Extract to read:

--------------------

A scathing report by the city’s Department of Investigation
found the Bloomberg administration mismanaged for years the
city’s massive overhaul of its 911 communications system.

The upgrade is 10 years behind schedule, nearly $1 billion over
budget and needlessly slowed down by a persistent battle of the
badges between the FDNY and the NYPD, the report shows.

The details in the 105-page report are startling:

-The overhaul, now scheduled for completion in 2017, has soared
in cost by almost $900 million — from $1.3 billion to $2.2
billion.

-More than $200 million of those costs were not previously known
because Bloomberg aides buried them in the budgets of other
agencies.

-Officials rewrote the monthly reports of 911 project managers
or pressured them to “sanitize” and “soften” negative news so as
to “to improve the spin” on its progress.

-Multiple layers of private consultants and vendors virtually
ran the overhaul with little supervision from city employees. At
times, those consultants ended up marking up their bills to the
city as much as 600%.

-During one 18-month period, City Hall kept cancelling meetings
of the interagency city group that was nominally in charge of
the project, leading the city’s own quality control consultant,
Gartner Group, to complain: “The most senior members of the
administration simply failed to pay attention.”

-City Hall abandoned its original plan to create a single
unified dispatch system for police, fire and ambulances due to
fierce resistance by the police and fire departments to give up
control of their separate computer networks and dispatch systems
— a digital age version of the historic battle of the badges.
That change occurred despite repeated warnings from Gartner that
separate systems would drive up costs and be less efficient.

“As a consequence . . . the NYPD’s and FDNY’s upgrades have been
managed on different tracks, with the NYPD upgrade completed in
May 2013 and the FDNY’s upgrade still not scheduled to be
completed for several more years,” DOI Commissioner Mark Peters
wrote. “This delay has had serious – potentially life
threatening – consequences,” given that the dispatch of
firefighters and ambulances is still being done through
antiquated computer systems that are decades old.

In recent years, several major fatal accidents — including the
2013 death of 4-year-old Ariel Russo — and fires were marked by
hair-raising reports of snafus and delays in getting vital
information to firefighters and ambulance crews in the field.

The main components of the 911 upgrade include the creation of a
new call-taking center in downtown Brooklyn, a separate backup
center in the Bronx, dedicated telephone and data systems for
emergency responders, new computerized dispatch software for
police, fire and ambulances, plus a half dozen smaller
technology upgrades.

Much of what Peters found in his probe affirms what the Daily
News has been reporting for more nearly six years.

Back in October 2009, The News revealed the 911 project was
years behind schedule and had ballooned in cost to $2 billion.

A the time, former Mayor Michael Bloomberg sharply disputed the
newspaper’s findings.

“I think it’s probably fair to say we’re 10% overbudget on what
was in the original spec ,” Bloomberg said, insisting the city
had merely added some new features to the project.

Former Police Commissioner Raymond Kelly attributed any delays
to “problems with contractors.”

--------------------

Material provided:

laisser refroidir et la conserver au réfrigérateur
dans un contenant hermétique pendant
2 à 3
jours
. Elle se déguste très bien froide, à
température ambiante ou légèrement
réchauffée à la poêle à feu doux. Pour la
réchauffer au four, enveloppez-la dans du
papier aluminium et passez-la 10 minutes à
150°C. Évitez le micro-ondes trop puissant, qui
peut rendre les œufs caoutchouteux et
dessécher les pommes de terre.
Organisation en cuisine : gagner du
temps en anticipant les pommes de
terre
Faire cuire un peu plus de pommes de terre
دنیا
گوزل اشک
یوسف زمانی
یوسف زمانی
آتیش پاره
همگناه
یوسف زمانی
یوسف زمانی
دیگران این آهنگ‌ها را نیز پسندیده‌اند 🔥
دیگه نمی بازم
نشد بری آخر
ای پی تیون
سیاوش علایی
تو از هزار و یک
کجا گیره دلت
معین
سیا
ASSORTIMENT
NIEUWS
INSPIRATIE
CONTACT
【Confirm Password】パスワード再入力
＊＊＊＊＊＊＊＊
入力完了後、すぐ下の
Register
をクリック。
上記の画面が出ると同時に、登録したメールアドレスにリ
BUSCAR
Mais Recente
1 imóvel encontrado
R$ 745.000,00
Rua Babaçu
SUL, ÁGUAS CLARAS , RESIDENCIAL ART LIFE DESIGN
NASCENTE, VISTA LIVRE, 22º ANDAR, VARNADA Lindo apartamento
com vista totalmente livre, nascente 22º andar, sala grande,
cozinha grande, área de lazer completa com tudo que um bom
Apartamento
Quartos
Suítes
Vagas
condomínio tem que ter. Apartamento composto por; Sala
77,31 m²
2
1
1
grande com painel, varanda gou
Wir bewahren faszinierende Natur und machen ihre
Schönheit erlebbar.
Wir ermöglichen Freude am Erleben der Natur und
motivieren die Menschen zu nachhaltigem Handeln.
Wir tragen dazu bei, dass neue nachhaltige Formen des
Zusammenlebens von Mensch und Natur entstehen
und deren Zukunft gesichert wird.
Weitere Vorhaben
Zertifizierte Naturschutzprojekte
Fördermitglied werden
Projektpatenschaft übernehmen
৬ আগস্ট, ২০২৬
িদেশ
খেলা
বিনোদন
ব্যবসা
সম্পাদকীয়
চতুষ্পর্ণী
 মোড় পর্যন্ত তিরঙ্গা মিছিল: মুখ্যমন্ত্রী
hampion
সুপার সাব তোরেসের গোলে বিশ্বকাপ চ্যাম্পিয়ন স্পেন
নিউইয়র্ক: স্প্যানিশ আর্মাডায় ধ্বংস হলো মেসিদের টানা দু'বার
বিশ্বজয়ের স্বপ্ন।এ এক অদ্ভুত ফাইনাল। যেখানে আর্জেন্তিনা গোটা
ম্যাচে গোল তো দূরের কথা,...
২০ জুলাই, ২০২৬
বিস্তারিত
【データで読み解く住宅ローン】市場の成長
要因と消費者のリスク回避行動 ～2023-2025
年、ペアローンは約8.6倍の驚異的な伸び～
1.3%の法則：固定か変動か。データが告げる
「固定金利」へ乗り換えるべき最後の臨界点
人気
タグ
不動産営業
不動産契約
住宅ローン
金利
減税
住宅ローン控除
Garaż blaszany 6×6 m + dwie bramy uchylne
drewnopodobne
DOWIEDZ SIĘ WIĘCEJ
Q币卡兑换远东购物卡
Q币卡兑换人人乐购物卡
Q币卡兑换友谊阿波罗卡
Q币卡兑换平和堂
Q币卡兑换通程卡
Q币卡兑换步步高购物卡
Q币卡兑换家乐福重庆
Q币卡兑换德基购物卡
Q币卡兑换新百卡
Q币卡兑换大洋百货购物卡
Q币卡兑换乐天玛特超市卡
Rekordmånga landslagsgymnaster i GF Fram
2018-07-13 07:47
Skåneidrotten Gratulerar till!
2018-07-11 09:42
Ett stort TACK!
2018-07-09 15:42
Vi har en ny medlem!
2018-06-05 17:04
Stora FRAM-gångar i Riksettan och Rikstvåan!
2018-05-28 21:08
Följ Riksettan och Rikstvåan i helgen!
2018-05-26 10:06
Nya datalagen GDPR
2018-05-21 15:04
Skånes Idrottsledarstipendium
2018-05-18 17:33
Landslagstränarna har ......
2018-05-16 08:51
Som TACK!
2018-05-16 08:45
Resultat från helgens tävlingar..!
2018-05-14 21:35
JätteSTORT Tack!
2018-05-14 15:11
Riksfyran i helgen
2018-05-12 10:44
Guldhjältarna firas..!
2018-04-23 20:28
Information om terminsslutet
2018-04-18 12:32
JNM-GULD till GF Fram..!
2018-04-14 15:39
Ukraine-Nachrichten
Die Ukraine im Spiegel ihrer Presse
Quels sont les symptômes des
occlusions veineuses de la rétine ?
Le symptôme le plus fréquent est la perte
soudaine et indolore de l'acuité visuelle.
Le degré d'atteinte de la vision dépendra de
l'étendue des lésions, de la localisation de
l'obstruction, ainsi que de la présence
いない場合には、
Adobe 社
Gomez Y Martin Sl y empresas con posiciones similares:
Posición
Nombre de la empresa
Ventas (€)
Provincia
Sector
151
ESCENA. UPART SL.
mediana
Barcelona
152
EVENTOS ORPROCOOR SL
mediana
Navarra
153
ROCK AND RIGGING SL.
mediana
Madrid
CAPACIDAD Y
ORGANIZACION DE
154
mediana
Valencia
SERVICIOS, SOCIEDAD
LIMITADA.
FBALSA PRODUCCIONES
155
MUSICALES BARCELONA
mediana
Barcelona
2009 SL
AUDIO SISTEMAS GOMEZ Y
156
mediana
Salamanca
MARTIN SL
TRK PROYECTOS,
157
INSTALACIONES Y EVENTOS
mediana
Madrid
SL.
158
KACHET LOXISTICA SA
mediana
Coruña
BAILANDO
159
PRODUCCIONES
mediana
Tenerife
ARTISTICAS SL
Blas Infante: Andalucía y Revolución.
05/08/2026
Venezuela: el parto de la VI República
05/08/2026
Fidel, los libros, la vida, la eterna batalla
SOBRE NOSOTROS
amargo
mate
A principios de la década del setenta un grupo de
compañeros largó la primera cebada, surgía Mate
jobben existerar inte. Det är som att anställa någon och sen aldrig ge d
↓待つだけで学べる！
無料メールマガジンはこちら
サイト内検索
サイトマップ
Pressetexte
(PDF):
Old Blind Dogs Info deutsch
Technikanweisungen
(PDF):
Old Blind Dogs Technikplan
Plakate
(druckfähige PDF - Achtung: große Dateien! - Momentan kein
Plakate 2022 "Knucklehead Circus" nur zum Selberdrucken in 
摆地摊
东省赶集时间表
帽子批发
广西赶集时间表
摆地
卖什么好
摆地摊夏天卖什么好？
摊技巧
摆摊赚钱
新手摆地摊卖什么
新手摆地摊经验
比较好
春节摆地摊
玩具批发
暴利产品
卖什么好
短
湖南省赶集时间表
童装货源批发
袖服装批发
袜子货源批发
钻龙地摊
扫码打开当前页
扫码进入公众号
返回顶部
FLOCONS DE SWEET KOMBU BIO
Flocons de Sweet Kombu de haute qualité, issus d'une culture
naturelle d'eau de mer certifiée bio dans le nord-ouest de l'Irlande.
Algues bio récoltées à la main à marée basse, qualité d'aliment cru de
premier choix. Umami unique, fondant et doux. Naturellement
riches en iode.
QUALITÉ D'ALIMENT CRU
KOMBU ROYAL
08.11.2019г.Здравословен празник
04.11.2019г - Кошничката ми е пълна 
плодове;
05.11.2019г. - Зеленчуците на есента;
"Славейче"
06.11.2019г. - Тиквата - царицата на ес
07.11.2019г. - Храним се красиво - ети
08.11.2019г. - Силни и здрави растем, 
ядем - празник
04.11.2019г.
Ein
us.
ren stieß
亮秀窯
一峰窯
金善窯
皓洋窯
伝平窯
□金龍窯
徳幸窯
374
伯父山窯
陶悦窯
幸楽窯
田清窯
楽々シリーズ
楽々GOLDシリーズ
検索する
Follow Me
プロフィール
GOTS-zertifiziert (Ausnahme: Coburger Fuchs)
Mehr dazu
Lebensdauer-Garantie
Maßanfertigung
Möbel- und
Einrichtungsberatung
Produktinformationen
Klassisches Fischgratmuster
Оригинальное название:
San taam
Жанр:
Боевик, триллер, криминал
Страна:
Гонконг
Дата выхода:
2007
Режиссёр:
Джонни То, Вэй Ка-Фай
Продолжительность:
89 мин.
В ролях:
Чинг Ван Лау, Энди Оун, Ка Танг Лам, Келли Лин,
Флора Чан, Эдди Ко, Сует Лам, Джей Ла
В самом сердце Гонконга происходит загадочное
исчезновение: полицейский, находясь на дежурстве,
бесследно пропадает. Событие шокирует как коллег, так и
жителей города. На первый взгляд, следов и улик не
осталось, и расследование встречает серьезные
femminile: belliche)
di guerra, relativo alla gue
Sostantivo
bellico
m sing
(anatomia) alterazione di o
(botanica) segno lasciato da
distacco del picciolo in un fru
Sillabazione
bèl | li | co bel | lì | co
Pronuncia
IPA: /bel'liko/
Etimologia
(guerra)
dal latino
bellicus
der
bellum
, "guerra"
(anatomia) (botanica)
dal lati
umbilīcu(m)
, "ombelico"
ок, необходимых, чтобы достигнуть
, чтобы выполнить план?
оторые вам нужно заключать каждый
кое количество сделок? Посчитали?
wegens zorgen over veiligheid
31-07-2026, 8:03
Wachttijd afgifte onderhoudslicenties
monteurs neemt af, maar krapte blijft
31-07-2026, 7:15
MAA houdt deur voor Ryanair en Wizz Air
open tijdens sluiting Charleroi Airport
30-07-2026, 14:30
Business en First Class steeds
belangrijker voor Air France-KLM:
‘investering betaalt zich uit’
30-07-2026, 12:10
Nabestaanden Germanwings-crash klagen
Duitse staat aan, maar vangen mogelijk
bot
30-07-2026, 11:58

--------------------

Questions to answer:
1. In the 911 article, when was the NYPD's portion of the upgrade completed?
2. Echo the 911 article verbatim, starting with "A scathing report" and going on through "the report shows.".

Solutions for each task:
1. May 2013.

2.
A scathing report by the city’s Department of Investigation
found the Bloomberg administration mismanaged for years the
city’s massive overhaul of its 911 communications system.

The upgrade is 10 years behind schedule, nearly $1 billion over
budget and needlessly slowed down by a persistent battle of the
badges between the FDNY and the NYPD, the report shows.